Alla fine, è successo. O quasi. Con un’ora di ritardo sulla scaletta, a causa di alcuni dissidi nella sua maggioranza, il governatore catalano Carles Puigdemont ha aperto la seduta del parlamentino regionale per relazionare sul passato referendum tenutosi il 1° Ottobre nella sua regione, e per spiegare come si muoverà il suo governo nei prossimi giorni in merito alla questione dell’indipendenza chiesta da una porzione del suo popolo.
L’inizio del discorso di Puigdemont, trasmesso in diretta televisiva, si è tradotto con una cronistoria di come si è arrivati allo scorso referendum, nato – queste il suo ragionamento – a causa del fatto che il governo centrale, nel corso del tempo, dopo la costituzione spagnola varata nel 1978, ha progressivamente ridotto l’autonomia della Catalogna, mortificandone le aspirazioni. Tappe fondamentali di questa “mortificazione” sono state una passata espressione della Corte Costituzionale spagnola che già nel 2015 aveva bocciato il processo secessionista catalano, ed il fatto che gran parte della costituzione che Barcellona, in quanto “nacionalidad”, si era data era stata falcidiata da rilievi che l’avevano, in gran parte, annacquata.
Secondo Puigdemont, quindi, il popolo catalano non ha avuto altra strada che pronunciarsi nel corso di un referendum che ha avuto un esito chiaro, del quale lui non può che farsi portavoce: la Catalogna vuole essere indipendente, in forma repubblicana. Insomma, una dichiarazione unilaterale di secessione che, però, sul più bello, complici le pressioni internazionali (il ministro degli Esteri italiano, Alfano, proprio in queste ore ha ribadito che il nostro paese crede nell’unità spagnola e nella capacità di Madrid di mantenere l’ordine), è stata sospesa, con quello che molti analisti internazionali hanno definito un “passo di lato“.
Passo di lato che è stato fatto, sempre secondo il governatore catalano, per avviare dei negoziati. Anche se non è ben chiaro con quale controparte (ma si presuppone con la Spagna, visto che parte del discorso è avvenuta in spagnolo) e sotto l’egida di quale intermediario: invero, non è nemmeno ben chiaro con quale proposito. Negoziare una scissione meno traumatica da Madrid, o una permanenza più conveniente?
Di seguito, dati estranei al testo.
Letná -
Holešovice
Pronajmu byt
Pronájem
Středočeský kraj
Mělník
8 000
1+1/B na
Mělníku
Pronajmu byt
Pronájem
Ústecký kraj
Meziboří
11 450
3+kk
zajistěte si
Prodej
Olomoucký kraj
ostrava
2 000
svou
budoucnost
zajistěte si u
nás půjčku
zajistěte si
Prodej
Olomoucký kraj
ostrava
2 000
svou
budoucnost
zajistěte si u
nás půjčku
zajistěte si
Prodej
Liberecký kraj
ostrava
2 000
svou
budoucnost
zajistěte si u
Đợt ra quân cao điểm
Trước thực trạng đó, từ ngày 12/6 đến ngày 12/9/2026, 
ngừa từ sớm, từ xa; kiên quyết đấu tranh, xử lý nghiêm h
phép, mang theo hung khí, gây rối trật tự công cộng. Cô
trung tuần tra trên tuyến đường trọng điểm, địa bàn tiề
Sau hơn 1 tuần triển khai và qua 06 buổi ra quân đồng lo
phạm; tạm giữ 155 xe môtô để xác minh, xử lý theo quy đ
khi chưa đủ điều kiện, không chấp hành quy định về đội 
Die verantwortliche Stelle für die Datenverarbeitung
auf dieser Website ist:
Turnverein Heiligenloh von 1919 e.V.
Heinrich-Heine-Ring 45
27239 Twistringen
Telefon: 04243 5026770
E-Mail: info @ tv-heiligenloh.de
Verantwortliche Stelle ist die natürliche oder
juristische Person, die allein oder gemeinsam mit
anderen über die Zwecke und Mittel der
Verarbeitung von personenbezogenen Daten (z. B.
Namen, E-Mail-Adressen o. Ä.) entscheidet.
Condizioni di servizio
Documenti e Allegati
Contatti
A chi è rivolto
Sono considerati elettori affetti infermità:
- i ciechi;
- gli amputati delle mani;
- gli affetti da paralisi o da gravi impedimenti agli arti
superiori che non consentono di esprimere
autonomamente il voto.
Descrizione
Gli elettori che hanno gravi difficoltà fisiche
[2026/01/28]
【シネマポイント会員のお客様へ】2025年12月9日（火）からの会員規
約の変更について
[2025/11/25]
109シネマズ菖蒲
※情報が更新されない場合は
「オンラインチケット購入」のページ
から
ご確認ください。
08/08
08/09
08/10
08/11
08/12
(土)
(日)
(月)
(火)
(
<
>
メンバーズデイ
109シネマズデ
Quello che è certo è che, sebbene la risposta ufficiale di Madrid arriverà solo domani pomeriggio alle 16, le prime avvisaglie sono tutt’altro che positive. Alcune note fatte trapelare dalla Moncloa, la sede del governo, ai quotidiani spagnoli, El Pais in primis, parlano di un governo nazionale decisamente indispettito, che avrebbe parlato di golpe, o di golpe differito, sottolineando come sia impossibile trattare con chi si è posto – di fatto – fuori dal contesto legale.
La Catalogna, insomma, sempre più va incontro all’attuazione dell’articolo 155 della Costituzione spagnola, secondo il quale – in casi del genere – Madrid può revocare l’autonomia di una regione, sciogliendone le istituzioni, nominando un suo rappresentante locale, in attesa dell’esito di nuove elezioni.